By the late 1960s, the Beatles were making a lot of money and decided, in part for tax reasons, to launch Apple Corps, an umbrella company for their various projects. "It's a business concerning records, films, and electronics," John Lennon announced during a press conference in New York City in May 1968, according to NPR. The band released both its own music, beginning with the single "Hey Jude" in August 1968, and other artists' music as well. Apple Publishing was one of their early endeavors and this is where Alex Young comes into the picture.

John Lennon named Alex Young's band 

In December 1967, Alex Young, then going by the name George Alexander, was a bass player and singer living in London when he became the first songwriter signed to Apple Publishing, per "The Cambridge Companion to the Beatles." Terry Doran, who was the head of Apple Publishing, signed Young to a contract and helped build a psychedelic pop outfit around him. John Lennon named the band Grapefruit, after a book of poetry written by Yoko Ono, per Far Out Magazine.
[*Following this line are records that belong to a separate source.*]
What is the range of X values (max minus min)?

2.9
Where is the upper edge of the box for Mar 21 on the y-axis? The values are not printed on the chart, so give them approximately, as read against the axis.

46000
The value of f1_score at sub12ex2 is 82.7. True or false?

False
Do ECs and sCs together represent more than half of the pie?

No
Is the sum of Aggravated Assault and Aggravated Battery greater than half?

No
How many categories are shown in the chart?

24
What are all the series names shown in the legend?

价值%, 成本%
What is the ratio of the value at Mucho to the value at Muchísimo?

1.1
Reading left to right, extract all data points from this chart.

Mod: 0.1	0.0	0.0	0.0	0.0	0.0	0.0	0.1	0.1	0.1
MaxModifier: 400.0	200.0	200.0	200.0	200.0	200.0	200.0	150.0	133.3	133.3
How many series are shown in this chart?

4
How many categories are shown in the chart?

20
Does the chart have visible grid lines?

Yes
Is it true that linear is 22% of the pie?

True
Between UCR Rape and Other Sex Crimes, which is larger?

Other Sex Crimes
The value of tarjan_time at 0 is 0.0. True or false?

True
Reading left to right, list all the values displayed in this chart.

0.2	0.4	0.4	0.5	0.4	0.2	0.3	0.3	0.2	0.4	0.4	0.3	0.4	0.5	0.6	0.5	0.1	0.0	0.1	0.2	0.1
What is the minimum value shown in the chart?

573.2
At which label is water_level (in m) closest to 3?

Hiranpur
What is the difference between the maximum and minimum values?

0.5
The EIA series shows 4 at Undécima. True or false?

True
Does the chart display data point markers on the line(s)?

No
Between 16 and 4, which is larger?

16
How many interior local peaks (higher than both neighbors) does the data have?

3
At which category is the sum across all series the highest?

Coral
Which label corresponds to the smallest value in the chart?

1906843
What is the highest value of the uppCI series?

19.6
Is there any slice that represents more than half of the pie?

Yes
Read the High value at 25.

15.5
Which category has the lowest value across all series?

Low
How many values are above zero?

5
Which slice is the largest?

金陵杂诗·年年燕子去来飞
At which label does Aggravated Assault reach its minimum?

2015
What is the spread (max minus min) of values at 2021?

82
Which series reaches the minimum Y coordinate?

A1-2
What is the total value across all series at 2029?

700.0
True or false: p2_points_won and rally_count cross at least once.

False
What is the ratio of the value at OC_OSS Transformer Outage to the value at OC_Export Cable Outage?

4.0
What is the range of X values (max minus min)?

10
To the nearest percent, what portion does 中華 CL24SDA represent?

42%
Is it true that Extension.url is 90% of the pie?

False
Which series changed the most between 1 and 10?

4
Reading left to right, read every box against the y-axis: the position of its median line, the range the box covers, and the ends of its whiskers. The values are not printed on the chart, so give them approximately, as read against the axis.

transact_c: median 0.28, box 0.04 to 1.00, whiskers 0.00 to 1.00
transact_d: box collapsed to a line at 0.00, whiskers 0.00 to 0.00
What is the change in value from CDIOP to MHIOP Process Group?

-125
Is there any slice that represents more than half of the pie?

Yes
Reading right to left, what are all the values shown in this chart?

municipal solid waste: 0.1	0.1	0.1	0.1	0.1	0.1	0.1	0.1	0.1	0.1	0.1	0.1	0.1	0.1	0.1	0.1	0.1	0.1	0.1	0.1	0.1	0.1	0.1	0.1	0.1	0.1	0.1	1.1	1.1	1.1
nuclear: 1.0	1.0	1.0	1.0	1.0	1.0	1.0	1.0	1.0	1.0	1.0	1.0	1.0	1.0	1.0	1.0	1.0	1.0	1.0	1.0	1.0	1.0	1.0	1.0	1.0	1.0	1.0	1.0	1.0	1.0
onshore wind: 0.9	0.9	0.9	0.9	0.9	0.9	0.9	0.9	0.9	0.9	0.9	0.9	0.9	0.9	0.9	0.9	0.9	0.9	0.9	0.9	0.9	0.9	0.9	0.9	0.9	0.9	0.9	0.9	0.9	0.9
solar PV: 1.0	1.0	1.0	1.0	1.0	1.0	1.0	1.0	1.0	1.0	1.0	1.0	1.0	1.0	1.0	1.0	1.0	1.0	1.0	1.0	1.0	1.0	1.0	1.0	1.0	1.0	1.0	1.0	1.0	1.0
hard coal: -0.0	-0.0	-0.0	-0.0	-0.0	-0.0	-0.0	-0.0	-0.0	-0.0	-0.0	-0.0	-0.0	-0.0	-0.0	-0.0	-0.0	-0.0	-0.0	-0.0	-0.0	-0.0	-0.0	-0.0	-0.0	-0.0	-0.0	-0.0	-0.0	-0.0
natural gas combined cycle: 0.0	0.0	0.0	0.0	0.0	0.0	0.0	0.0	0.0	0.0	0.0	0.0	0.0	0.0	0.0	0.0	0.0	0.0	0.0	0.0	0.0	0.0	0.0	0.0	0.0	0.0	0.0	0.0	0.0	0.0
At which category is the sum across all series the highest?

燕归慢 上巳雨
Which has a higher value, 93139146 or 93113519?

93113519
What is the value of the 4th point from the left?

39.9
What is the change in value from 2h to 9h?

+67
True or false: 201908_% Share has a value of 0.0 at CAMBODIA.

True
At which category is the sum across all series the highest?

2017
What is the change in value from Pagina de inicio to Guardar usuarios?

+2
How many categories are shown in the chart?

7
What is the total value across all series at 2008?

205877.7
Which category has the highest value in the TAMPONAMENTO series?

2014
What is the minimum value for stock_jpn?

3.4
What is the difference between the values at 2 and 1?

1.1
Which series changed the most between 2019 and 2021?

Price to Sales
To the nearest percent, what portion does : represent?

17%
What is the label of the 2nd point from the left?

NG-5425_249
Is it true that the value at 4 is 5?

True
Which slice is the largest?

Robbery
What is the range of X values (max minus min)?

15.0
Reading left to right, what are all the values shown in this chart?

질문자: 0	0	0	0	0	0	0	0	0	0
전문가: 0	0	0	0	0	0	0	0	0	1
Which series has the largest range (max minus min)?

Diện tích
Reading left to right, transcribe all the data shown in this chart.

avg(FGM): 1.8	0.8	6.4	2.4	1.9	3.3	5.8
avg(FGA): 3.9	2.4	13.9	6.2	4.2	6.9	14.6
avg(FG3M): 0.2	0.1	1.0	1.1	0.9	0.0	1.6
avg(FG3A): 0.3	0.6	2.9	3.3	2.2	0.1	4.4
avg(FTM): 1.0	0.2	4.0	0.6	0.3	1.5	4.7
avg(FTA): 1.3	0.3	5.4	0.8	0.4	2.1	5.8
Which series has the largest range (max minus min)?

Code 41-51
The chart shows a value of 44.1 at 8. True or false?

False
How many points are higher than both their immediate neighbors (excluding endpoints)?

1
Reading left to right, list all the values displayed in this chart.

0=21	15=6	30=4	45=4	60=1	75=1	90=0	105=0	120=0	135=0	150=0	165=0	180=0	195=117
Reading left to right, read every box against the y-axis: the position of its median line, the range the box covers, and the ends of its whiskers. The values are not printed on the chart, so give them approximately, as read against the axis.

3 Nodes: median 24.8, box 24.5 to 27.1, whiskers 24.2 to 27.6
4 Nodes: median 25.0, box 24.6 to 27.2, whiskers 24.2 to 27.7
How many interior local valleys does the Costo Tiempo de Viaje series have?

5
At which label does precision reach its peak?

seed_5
John Lennon and Paul McCartney produced the band's second single, "Lullaby," in January 1968, per Far Out Magazine and "The Art And Music Of John Lennon." RCA released the band's first album, "Around Grapefruit." But things didn't go well. RCA dropped the band, as did Apple Publishing (but kept Alex Young's contract). The band's second album, "Deep Water," didn't do well and with that, the band split up in 1969, per Far Out Magazine.

Meanwhile, in Australia 

Back in Australia, Alex Young's brother George was having better success as a guitarist with the band the Easybeats, which had an international hit in 1967 with "Friday on My Mind," before also breaking up in 1969, per Rolling Stone. George and the Easybeats' other guitarist, Harry Vanda, then became hugely successful record producers. Their biggest success came with AC/DC, the band founded by Alex and George's younger brothers, Angus and Malcolm, in 1973, per "AC/DC FAQ: All That's Left to Know About the World's True Rock 'n' Roll Band" and Rolling Stone.

While AC/DC rocketed to the top of the charts, Alex Young's time in the limelight faded. His siblings considered him " ... very talented. All the brothers thought so," Stevie Young — Angus and Malcolm's nephew, who is also member of AC/DC — told Jesse Fink for his book "The Youngs: The Brothers Who Built AC/DC." Alex Young apparently died in Germany in 1997, according to Grapefruit bandmate John Perry, per the book.